Gianfranco Imperatori, segretario dell' associazione 'Civita', fra i promotori del restauro - Quando si ripristina un bene culturale, un palazzo, i vantaggi sono anche economici - In Spagna già da tempo hanno realizzato un intervento analogo sull' intero tracciato ROMA - «Un recupero storico, artistico e spirituale. Ma non solo. Riportare l' antica via Francigena al suo originale splendore significa anche dare una mano all' economia delle aree interessate. Non è poco». Ne è convinto Gianfranco Imperatori, segretario generale dell' associazione «Civita», l' ente promotore, insieme ad un pool di banche, del rilancio della Bolsena-Montefiascone, uno dei tratti dell' antica via dei pellegrini a cavallo tra la Toscana e il Lazio. Segretario Imperatori, che c' entra l' economia con le vecchie strade dei pellegrini medievali? «C' entra, c' entra. E' come quando si ripristina un bene culturale, un palazzo, una statua, un quadro che poi attira i visitatori interessati. Quando si gettano le basi per il rilancio dell' interesse per un' opera d' arte particolare o per una struttura storica ritrovata, alla fine i vantaggi sono anche di natura economica e la comunità non può che trarne giovamento». Ma la Montefiascone-Bolsena è solo un primo passo. Coprire i circa 1600 chilometri della Francigena non sarà uno scherzo. «In Spagna già da tempo hanno fatto un intervento simile con il recupero totale dell' antica via del pellegrinaggio di Santiago di Compostela. Ogni anno vi camminano circa un milione e 800 mila persone che vanno a pregare sulla tomba di S. Giacomo. La stessa cosa si può fare anche con la Francigena. Non vedo il problema». Domenica prossima, quindi, da Montefiascone si riprenderà l' antico pellegrinaggio. E' una sfida? «Sì, è un fatto simbolico e pratico, reso possibile grazie all' impegno della nostra associazione, delle Casse di Risparmio di Roma e Firenze, e, naturalmente, alla sensibilità dell' amministrazione locale, sindaco Fernando Fumagalli in testa. E' un modello che ha dato importanti frutti e sono certo ne porterà ancora in quelle aree, e sono tante, interessate ai ripristini delle antichi tracciati viarii percorsi dai pellegrini di ieri, verso i quali oggi si torna a guardare con interesse». (o. l. r.)
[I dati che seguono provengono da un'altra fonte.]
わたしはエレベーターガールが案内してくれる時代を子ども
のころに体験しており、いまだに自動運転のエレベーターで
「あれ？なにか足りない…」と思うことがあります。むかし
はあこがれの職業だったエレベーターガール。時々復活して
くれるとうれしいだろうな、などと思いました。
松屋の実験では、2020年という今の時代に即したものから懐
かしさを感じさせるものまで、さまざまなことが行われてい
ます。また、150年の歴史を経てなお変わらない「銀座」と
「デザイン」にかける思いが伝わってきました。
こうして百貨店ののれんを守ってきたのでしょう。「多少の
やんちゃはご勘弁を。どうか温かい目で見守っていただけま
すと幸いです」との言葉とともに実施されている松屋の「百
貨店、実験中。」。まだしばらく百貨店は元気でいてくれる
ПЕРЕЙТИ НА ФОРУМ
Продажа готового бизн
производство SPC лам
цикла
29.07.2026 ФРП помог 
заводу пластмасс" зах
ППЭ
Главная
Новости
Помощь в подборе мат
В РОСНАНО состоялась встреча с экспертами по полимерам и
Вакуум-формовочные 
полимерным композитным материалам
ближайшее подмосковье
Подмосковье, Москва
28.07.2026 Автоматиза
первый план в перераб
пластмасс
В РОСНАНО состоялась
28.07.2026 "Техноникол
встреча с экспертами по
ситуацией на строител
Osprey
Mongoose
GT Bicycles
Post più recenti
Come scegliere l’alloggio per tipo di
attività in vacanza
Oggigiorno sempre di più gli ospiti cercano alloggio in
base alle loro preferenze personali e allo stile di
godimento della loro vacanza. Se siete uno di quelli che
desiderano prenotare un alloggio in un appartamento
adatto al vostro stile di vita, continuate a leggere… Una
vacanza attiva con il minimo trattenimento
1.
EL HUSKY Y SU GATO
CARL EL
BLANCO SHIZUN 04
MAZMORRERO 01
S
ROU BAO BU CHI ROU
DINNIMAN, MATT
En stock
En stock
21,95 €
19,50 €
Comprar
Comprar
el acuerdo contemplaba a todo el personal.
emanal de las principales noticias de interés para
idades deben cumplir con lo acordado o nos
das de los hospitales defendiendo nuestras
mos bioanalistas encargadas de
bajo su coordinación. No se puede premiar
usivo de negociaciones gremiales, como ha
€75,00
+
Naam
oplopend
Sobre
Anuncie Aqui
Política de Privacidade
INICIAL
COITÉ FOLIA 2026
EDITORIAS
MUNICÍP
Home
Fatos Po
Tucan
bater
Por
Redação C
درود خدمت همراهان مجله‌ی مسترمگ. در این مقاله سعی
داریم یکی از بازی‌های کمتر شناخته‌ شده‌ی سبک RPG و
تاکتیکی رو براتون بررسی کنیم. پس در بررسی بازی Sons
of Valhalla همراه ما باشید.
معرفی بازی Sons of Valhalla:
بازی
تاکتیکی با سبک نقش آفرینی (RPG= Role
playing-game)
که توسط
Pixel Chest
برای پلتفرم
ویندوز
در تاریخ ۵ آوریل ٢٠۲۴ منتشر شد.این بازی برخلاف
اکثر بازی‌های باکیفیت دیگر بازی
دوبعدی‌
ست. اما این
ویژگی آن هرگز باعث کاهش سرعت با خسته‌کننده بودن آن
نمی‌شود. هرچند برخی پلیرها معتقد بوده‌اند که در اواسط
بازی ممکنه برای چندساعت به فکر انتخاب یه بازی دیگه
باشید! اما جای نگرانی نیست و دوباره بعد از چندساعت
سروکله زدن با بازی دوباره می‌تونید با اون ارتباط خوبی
Gianfranco Imperatori: "Bisogna fare come a Compostela due milioni di turisti ogni anno "
Gianfranco Imperatori, segretario generale dell'associazione Civita, sostiene che il restauro di un bene culturale può avere vantaggi economici. Un esempio è il rilancio della via Francigena, che potrebbe attirare visitatori e stimolare l'economia delle aree interessate. L'associazione Civita, insieme a banche, sta lavorando per ripristinare la via Francigena tra la Toscana e il Lazio. Un altro esempio è il recupero della via del pellegrinaggio di Santiago di Compostela in Spagna, che attira ogni anno un milione e 800 mila persone. Imperatori sostiene che il recupero della Francigena potrebbe avere lo stesso impatto positivo.